Artificial Intelligence 8 min read

How VersatileFFN Cuts Memory Use While Boosting LLM Performance

The article introduces Huawei's VersatileFFN, an adaptive wide‑and‑deep feed‑forward design for large language models that reuses parameters to slash memory consumption while delivering stronger inference, detailing its dual‑system inspiration, technical mechanisms, experimental gains, and implications for efficient LLM deployment.

Data Party THU

Jan 19, 2026

How VersatileFFN Cuts Memory Use While Boosting LLM Performance

Overview

VersatileFFN is a parameter‑efficient feed‑forward network (FFN) designed to replace the standard FFN in Transformer‑based large language models (LLMs). It dynamically allocates computation either by widening the network (virtual experts) or by deepening the processing (recursive loops) on a per‑token basis, while keeping the total number of trainable parameters unchanged.

Key Components

1. Width‑Versatile Path (Virtual Mixture‑of‑Experts)

The original FFN weight matrix W ∈ ℝ^{d_{model}×d_{ff}} is sliced into overlapping sub‑matrices using a sliding‑window scheme. Each slice acts as a “virtual expert” that processes a subset of the input features. Because the slices share the underlying parameters, no additional storage is required, yet the model obtains MoE‑style sparse routing.

2. Depth‑Versatile Path (Recursive Computation)

A single FFN block is applied repeatedly to the same token. A differentiable Loop Predictor predicts an integer k_i for token i, indicating how many recursion steps are needed. The recursion is implemented as:

h^{(0)}_i = x_i
for t in range(k_i):
    h^{(t+1)}_i = FFN(h^{(t)}_i)

This allows “slow‑thinking” tokens (e.g., logical reasoning) to receive more computation.

3. Difficulty‑Aware Fusion Gate

A scalar gate g_i ∈ [0,1] is learned per token. The final output is a weighted sum of the two paths:

y_i = g_i · FFN_{wide}(x_i) + (1 - g_i) · h^{(k_i)}_i

Simple, high‑frequency tokens obtain g_i≈1 (favoring the wide path), while complex tokens obtain g_i≈0 (favoring the deep path).

Training Setup

Models were trained on the FineWeb‑Edu corpus at three scales (≈354 M, 720 M, and 1.2 B parameters). The same hyper‑parameters as the baseline Transformer were used, with the addition of the Loop Predictor loss (cross‑entropy on the predicted loop count) and the gating loss (binary cross‑entropy encouraging appropriate gate values).

Results

Evaluation was performed on eight downstream benchmarks (ARC, HellaSwag, PIQA, etc.). Key findings:

At 720 M parameters, VersatileFFN achieved an average accuracy of 57.03 % , compared with 53.83 % for a standard Transformer (Δ +3.2 %).

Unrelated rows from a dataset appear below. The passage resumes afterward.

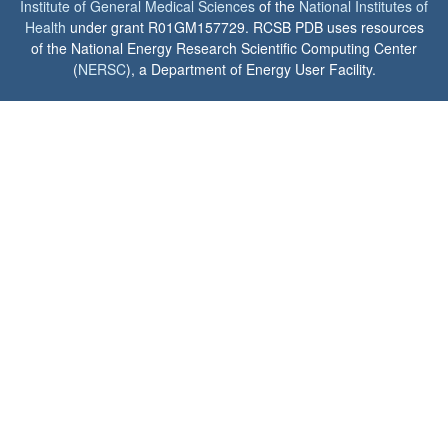
Institute of General Medical Sciences
of the
National Institutes of
Health
under grant R01GM157729. RCSB PDB uses resources
of the National Energy Research Scientific Computing Center
(
NERSC
), a Department of Energy User Facility.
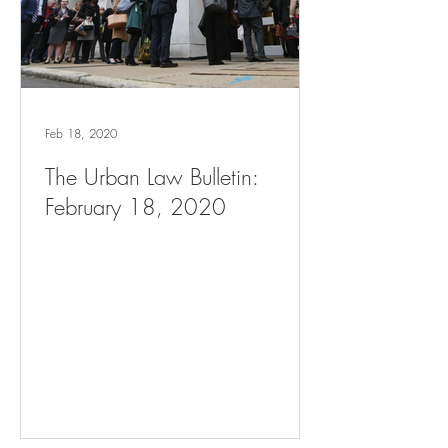
Feb 18, 2020
The Urban Law Bulletin:
February 18, 2020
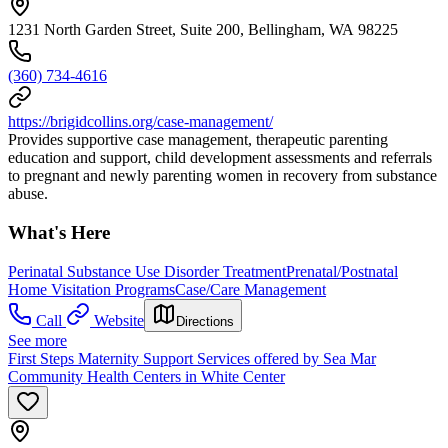
1231 North Garden Street, Suite 200, Bellingham, WA 98225
(360) 734-4616
https://brigidcollins.org/case-management/
Provides supportive case management, therapeutic parenting
education and support, child development assessments and referrals
to pregnant and newly parenting women in recovery from substance
abuse.
What's Here
Perinatal Substance Use Disorder Treatment
Prenatal/Postnatal
Home Visitation Programs
Case/Care Management
Call
Website
Directions
See more
First Steps Maternity Support Services offered by Sea Mar
Community Health Centers in White Center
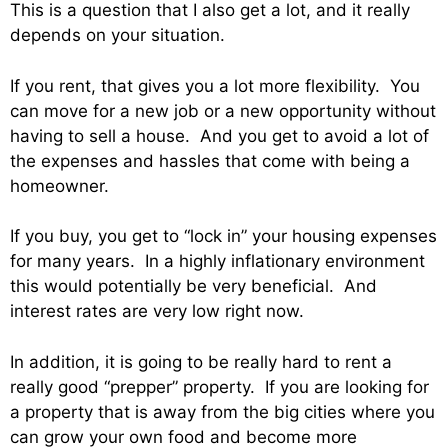
This is a question that I also get a lot, and it really
depends on your situation.
If you rent, that gives you a lot more flexibility. You
can move for a new job or a new opportunity without
having to sell a house. And you get to avoid a lot of
the expenses and hassles that come with being a
homeowner.
If you buy, you get to “lock in” your housing expenses
for many years. In a highly inflationary environment
this would potentially be very beneficial. And
interest rates are very low right now.
In addition, it is going to be really hard to rent a
really good “prepper” property. If you are looking for
a property that is away from the big cities where you
can grow your own food and become more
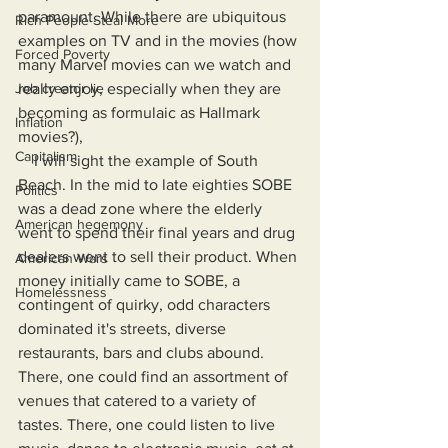
paramount. While there are ubiquitous 
Rich People Steal More
examples on TV and in the movies (how 
Forced Poverty
many Marvel movies can we watch and 
Job creator lie
really enjoy, especially when they are 
becoming as formulaic as Hallmark 
Inflation
movies?), 
Capitalism
    I will sight the example of South 
Beach. In the mid to late eighties SOBE 
Politics
was a dead zone where the elderly 
American hegemony
went to spend their final years and drug 
dealers went to sell their product. When 
American Wars
money initially came to SOBE, a 
Homelessness
contingent of quirky, odd characters 
dominated it's streets, diverse 
restaurants, bars and clubs abound. 
There, one could find an assortment of 
venues that catered to a variety of 
tastes. There, one could listen to live 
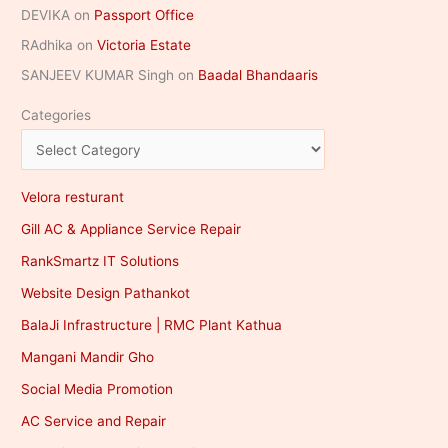
DEVIKA
on
Passport Office
RAdhika
on
Victoria Estate
SANJEEV KUMAR Singh
on
Baadal Bhandaaris
Categories
Velora resturant
Gill AC & Appliance Service Repair
RankSmartz IT Solutions
Website Design Pathankot
BalaJi Infrastructure | RMC Plant Kathua
Mangani Mandir Gho
Social Media Promotion
AC Service and Repair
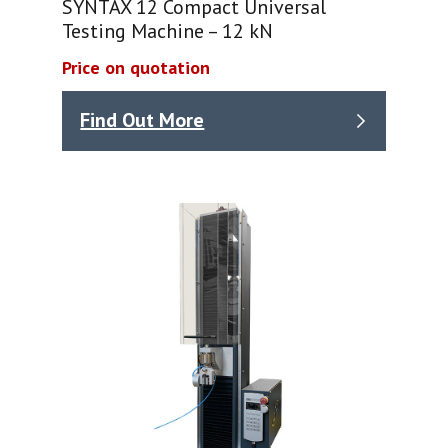
SYNTAX 12 Compact Universal
Testing Machine – 12 kN
Price on quotation
Find Out More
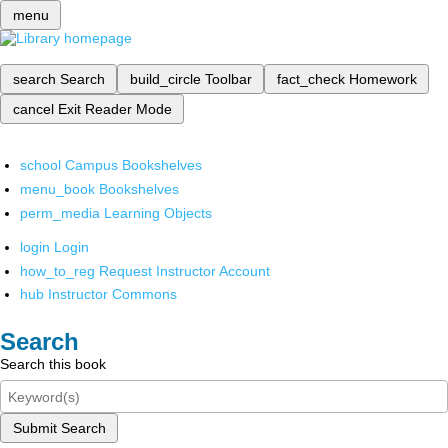
menu
search
Search
build_circle
Toolbar
fact_check
Homework
cancel
Exit Reader Mode
school
Campus Bookshelves
menu_book
Bookshelves
perm_media
Learning Objects
login
Login
how_to_reg
Request Instructor Account
hub
Instructor Commons
Search
Search this book
Submit Search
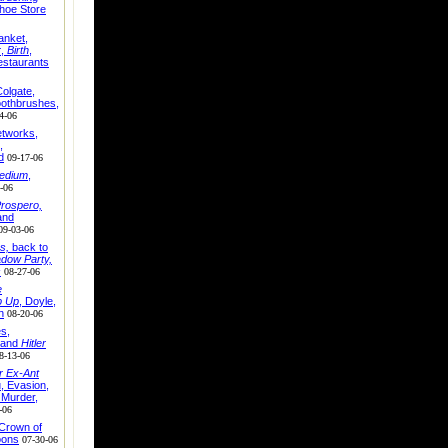
hoe Store
anket,
r
,
Birth
,
staurants
olgate,
oothbrushes,
4-06
tworks,
,
d
09-17-06
edium
,
-06
rospero,
and
09-03-06
s,
back to
dow Party,
s
08-27-06
e
p Up
, Doyle,
n
08-20-06
es,
 and
Hitler
8-13-06
r Ex-Ant
u, Evasion,
 Murder,
-06
 Crown of
oons
07-30-06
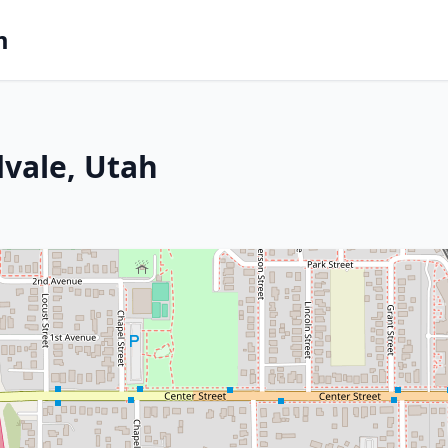
m
dvale, Utah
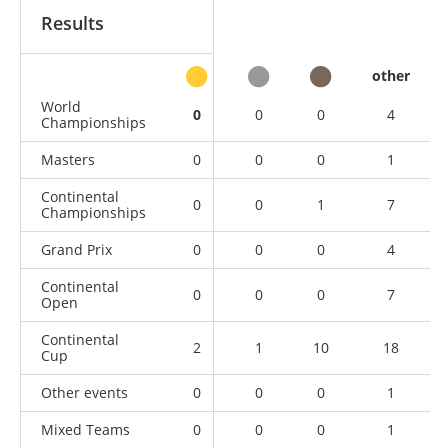
Results
other
World
0
0
0
4
Championships
Masters
0
0
0
1
Continental
0
0
1
7
Championships
Grand Prix
0
0
0
4
Continental
0
0
0
7
Open
Continental
2
1
10
18
Cup
Other events
0
0
0
1
Mixed Teams
0
0
0
1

VersatileFFN outperformed a traditional MoE model (55.87 % accuracy) while using zero additional parameters (MoE required 1.6× more parameters to reach comparable performance).

Compared with a fixed 6‑loop recurrent baseline, VersatileFFN obtained higher accuracy with ≈45 % fewer FLOPs at the 354 M scale.

Parameter efficiency is highlighted: MoE models needed to increase from 720 M to 1.145 B parameters to match VersatileFFN’s performance, whereas VersatileFFN stayed at ~721 M parameters with negligible memory overhead.

Analysis and Visualization

Layer‑wise inspection on the ARC‑c dataset showed that different layers learn distinct loop‑count distributions, confirming that the model allocates deeper computation selectively. Word‑cloud analysis indicated that verbs and concrete nouns (e.g., “remove”, “cut”) trigger more loops, while high‑frequency function words (e.g., “make”, “use”) trigger fewer loops.